- AIM OF THE TASK -
The answer is to be the lines below that lie between the line holding "metrics/mAP50-95(B), 26: none -> 0.6816" and the line holding "Inaugurações, Portão: 0 -> 1", inclusive, transcribed exactly and free of pictures.

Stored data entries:
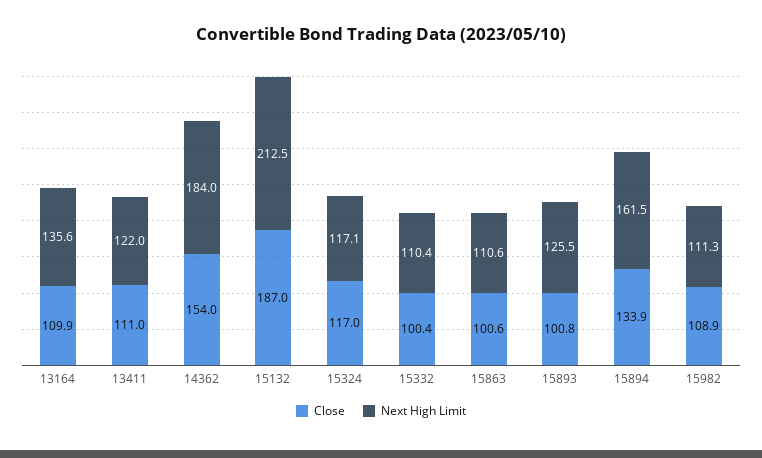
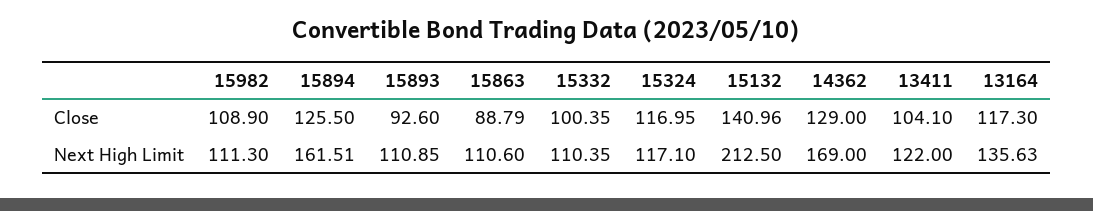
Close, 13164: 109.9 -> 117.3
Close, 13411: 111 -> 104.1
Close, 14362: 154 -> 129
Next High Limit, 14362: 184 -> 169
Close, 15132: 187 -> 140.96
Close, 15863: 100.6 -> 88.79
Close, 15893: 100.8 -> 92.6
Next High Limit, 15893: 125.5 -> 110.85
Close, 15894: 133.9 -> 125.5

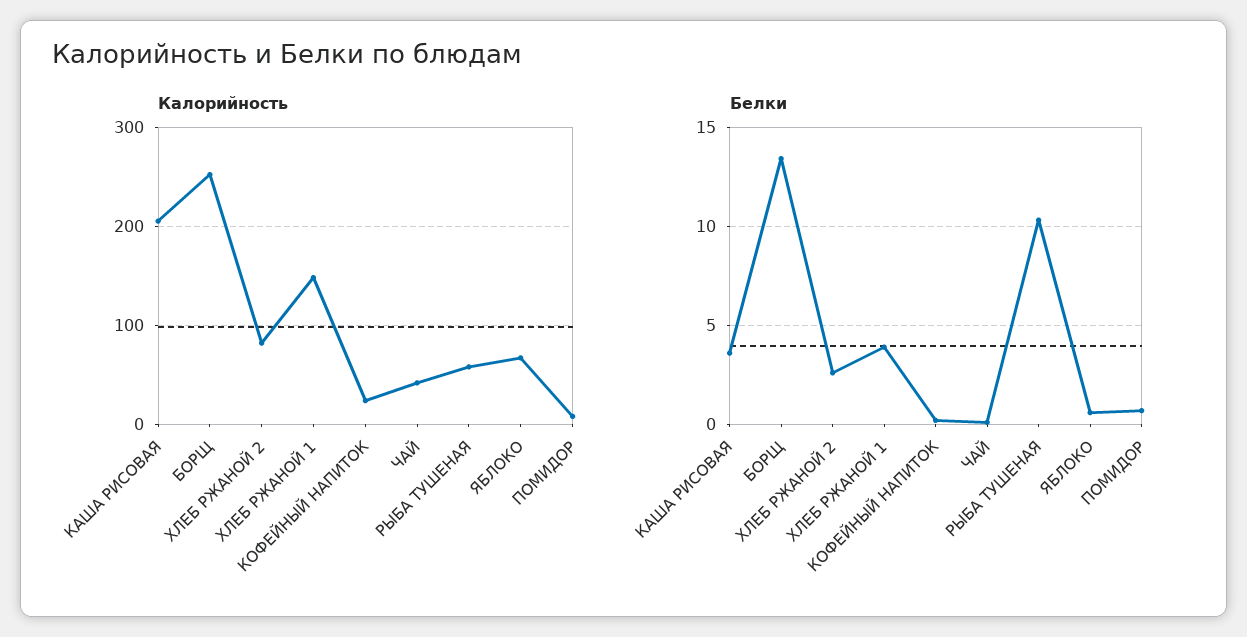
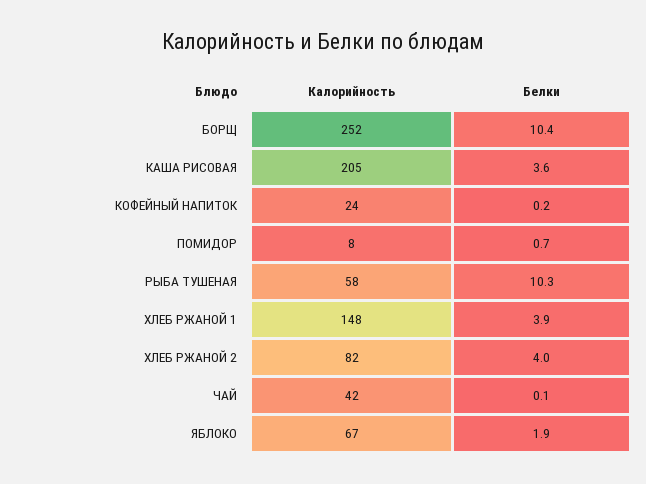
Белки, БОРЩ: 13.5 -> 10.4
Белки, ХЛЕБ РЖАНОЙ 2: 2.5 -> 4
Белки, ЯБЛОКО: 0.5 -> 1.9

...

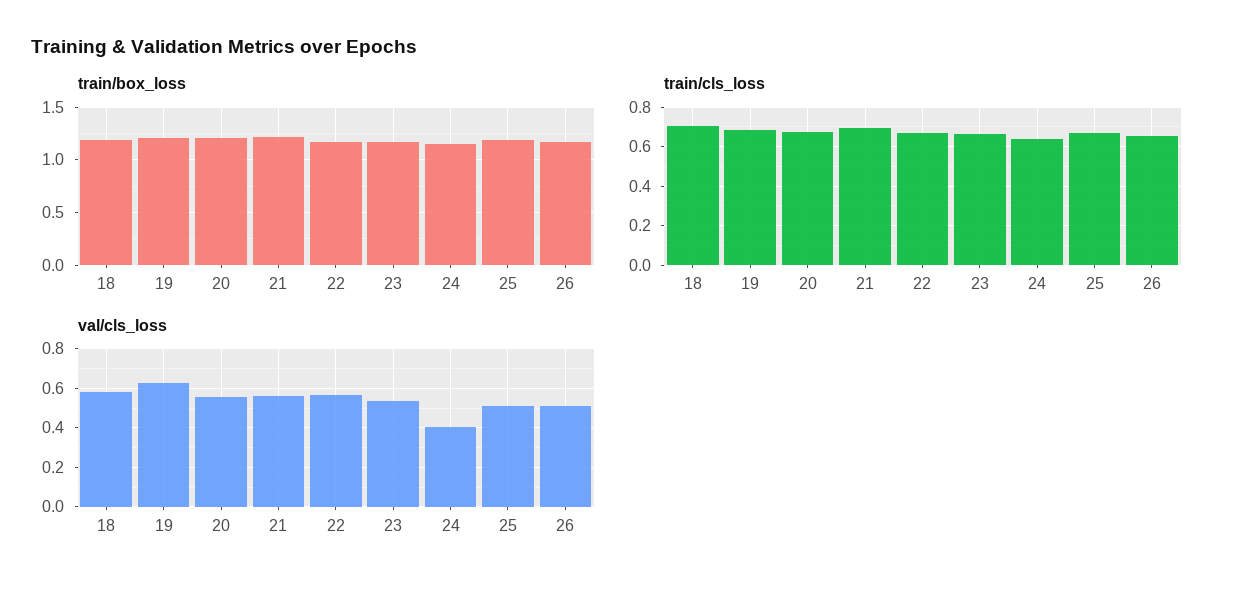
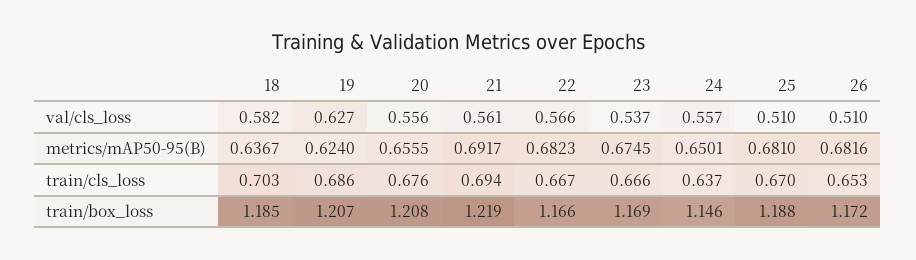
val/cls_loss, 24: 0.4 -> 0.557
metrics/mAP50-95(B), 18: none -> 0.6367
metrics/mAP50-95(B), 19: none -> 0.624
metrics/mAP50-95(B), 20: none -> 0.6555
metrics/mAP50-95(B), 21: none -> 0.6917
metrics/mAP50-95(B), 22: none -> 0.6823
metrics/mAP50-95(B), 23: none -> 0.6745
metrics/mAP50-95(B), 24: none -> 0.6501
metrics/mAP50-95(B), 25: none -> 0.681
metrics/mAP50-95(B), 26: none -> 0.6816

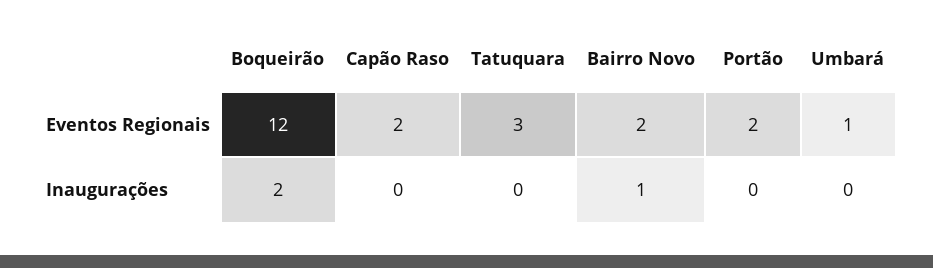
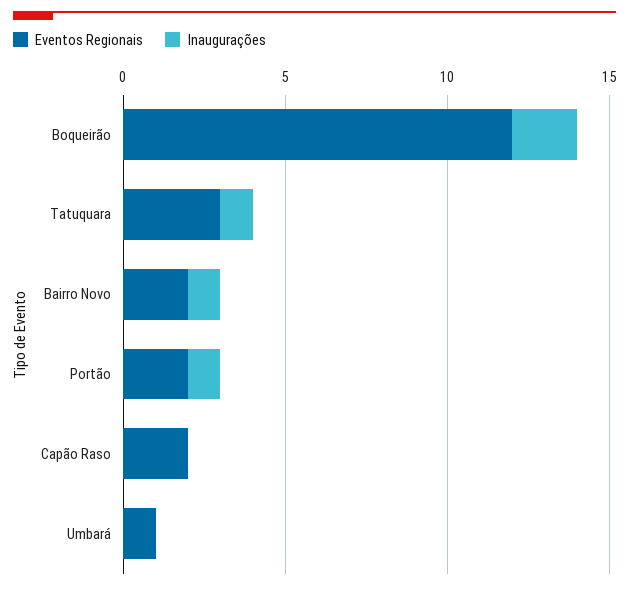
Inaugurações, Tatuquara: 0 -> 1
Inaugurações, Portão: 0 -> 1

- SOLUTION TO THIS PROBLEM -
metrics/mAP50-95(B), 26: none -> 0.6816

Inaugurações, Tatuquara: 0 -> 1
Inaugurações, Portão: 0 -> 1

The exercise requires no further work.